Phlegyas (Greek: Φλεγύας), son of Ares and Chryse or Dotis, was king of the Lapiths in Greek mythology. He was the father of Ixion and Coronis, one of Apollo's lovers. While pregnant with Asclepius, Coronis fell in love with Ischys, son of Elatus. When a crow informed Apollo of the affair, he sent his sister Artemis to kill Coronis. Apollo rescued the baby though and gave it to the centaur Chiron to raise. Phlegyas was irate and torched the Apollonian temple at Delphi, causing Apollo to kill him.

In the Aeneid of Virgil, Phlegyas is shown tormented in the Underworld, warning others not to despise the Gods. In the Thebaid of Statius, Phlegyas is entombed in a rock by Megaera (one of the Furies) and starves in front of an eternal feast.
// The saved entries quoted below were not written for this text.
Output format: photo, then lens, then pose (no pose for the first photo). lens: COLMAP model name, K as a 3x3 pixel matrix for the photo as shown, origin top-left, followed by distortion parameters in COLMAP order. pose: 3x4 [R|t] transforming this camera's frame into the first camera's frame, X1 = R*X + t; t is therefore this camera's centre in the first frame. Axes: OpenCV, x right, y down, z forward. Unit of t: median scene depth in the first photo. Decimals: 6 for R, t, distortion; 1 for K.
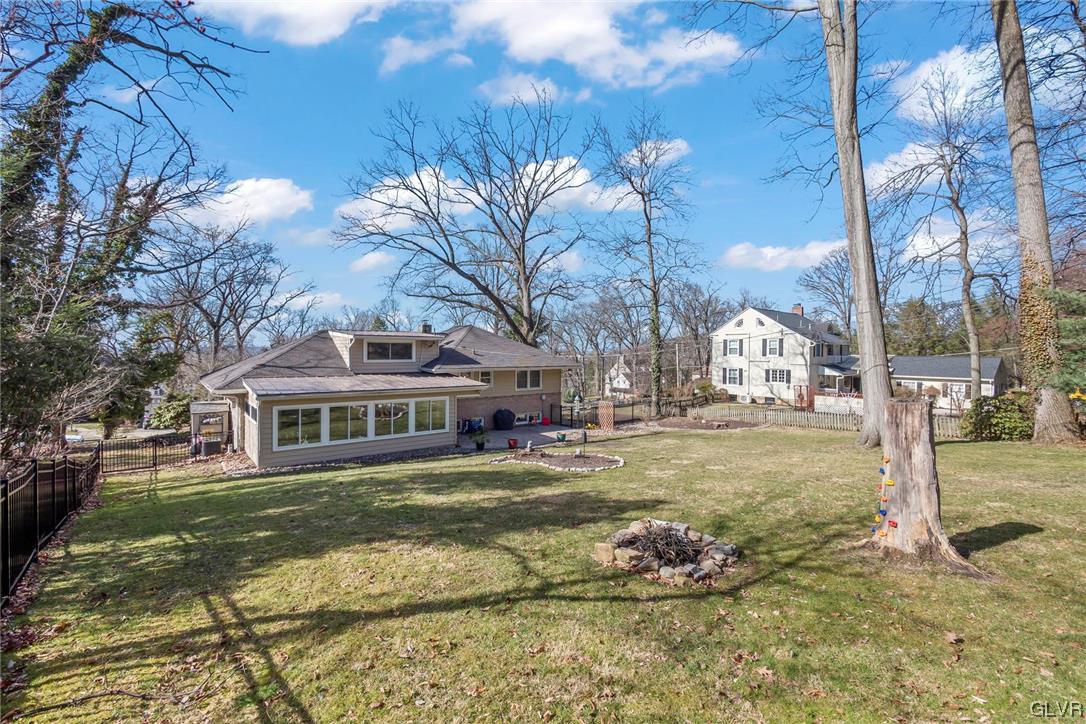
lens RADIAL K [[468.6, 0, 529.8], [0, 468.6, 347.5], [0, 0, 1]] dist [-0.002242, -0.000323]
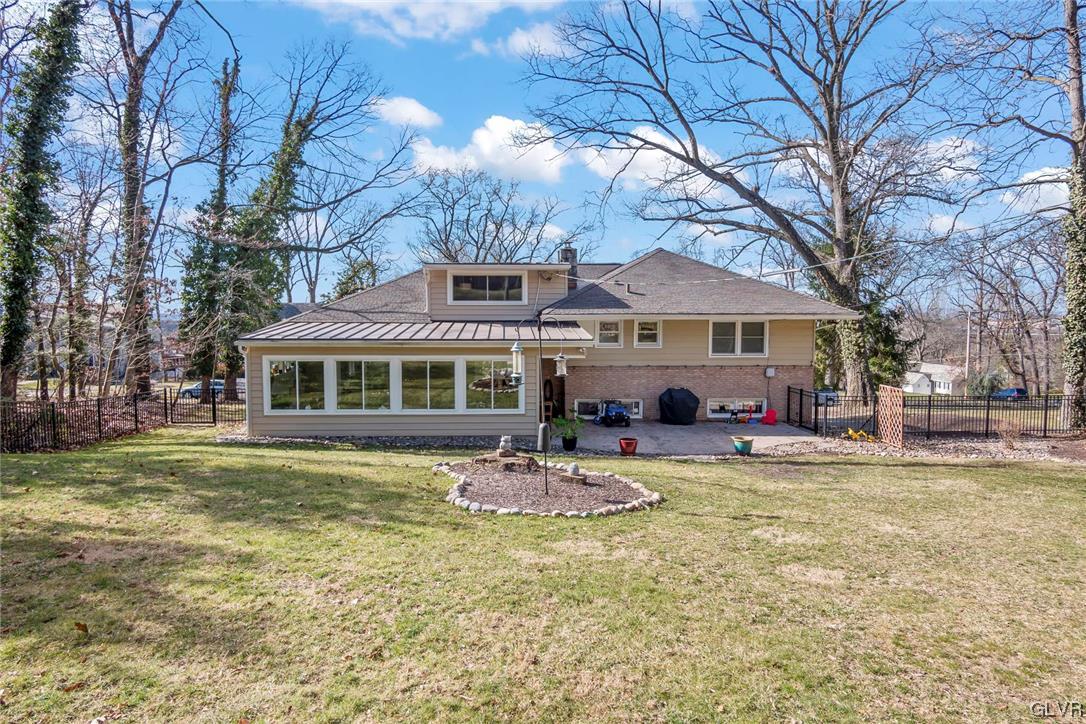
lens RADIAL K [[614.3, 0, 543.0], [0, 614.3, 362.0], [0, 0, 1]] dist [-0.005552, -0.001304]
pose [[0.810454, 0.038165, -0.584558, 0.245883], [0.008003, 0.997061, 0.076193, 0.041539], [0.585748, -0.066430, 0.807766, 0.299227]]
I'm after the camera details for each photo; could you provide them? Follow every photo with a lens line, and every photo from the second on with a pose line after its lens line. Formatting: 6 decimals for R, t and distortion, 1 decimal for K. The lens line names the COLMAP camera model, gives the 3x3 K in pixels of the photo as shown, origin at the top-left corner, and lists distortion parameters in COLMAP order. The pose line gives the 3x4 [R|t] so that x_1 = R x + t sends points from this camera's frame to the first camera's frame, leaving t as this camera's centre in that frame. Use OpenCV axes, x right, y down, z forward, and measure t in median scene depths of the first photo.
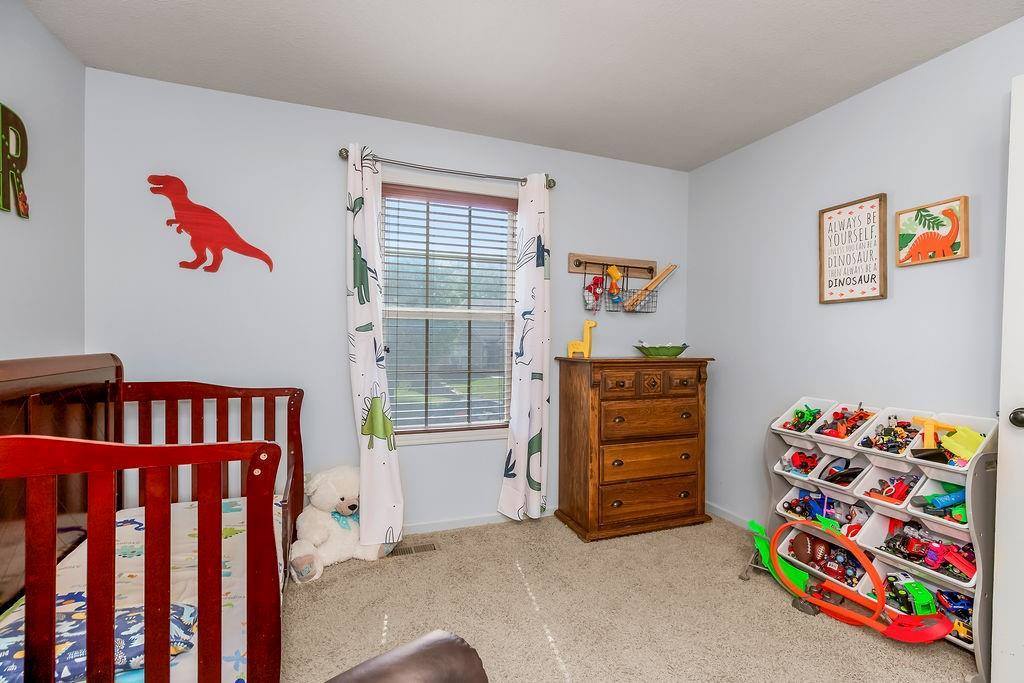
lens RADIAL K [[470.2, 0, 516.3], [0, 470.2, 337.9], [0, 0, 1]] dist [-0.023608, 0.008884]
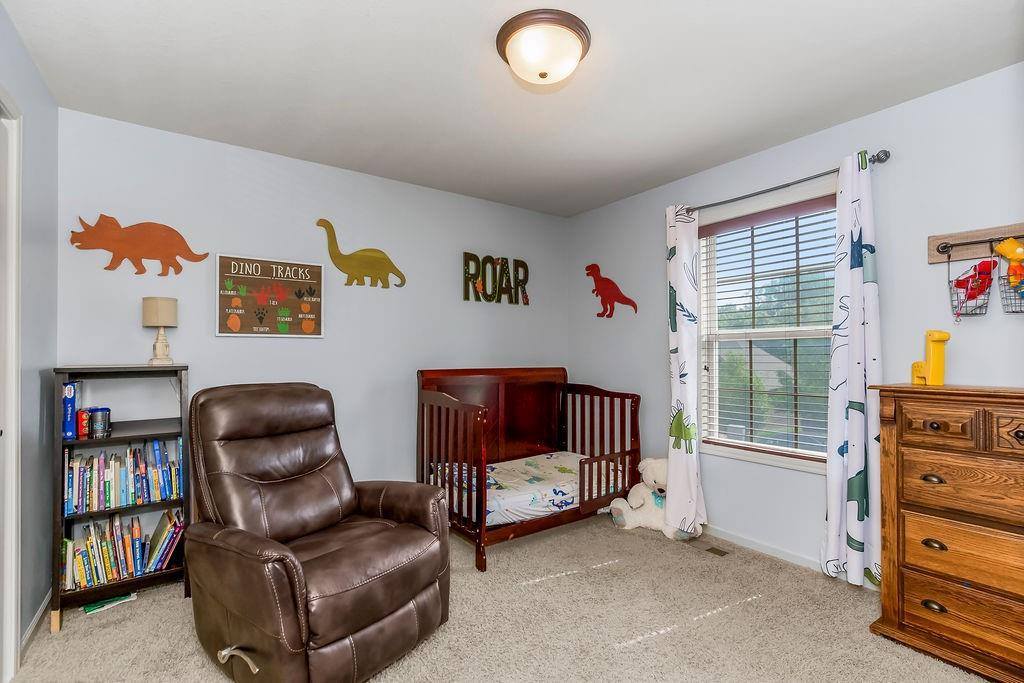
lens RADIAL K [[470.2, 0, 516.3], [0, 470.2, 337.9], [0, 0, 1]] dist [-0.023608, 0.008884]
pose [[0.247101, -0.048094, -0.967795, 0.737554], [0.002862, 0.998799, -0.048904, 0.004583], [0.968985, 0.009314, 0.246942, 0.264924]]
In the Divine Comedy poem Inferno, Phlegyas ferries Virgil and Dante across the river Styx, which is portrayed as a marsh where the wrathful and sullen lie. Phlegyas was the mythical ancestor of the Phlegyans.

Popular culture[edit]

  • In the video game adaptation of Dante's Inferno, Phlegyas is represented by a gargantuan molten rock giant. In the game, Phlegyas ferries Dante across the River Styx atop his head, then begins indiscriminately attacking the damned and Dante alike atop the crumbling outer walls along the shore. Dante, after avoiding these attacks, climbs on top of the fallen king, gains control of him and uses him to destroy the gates of the City of Dis.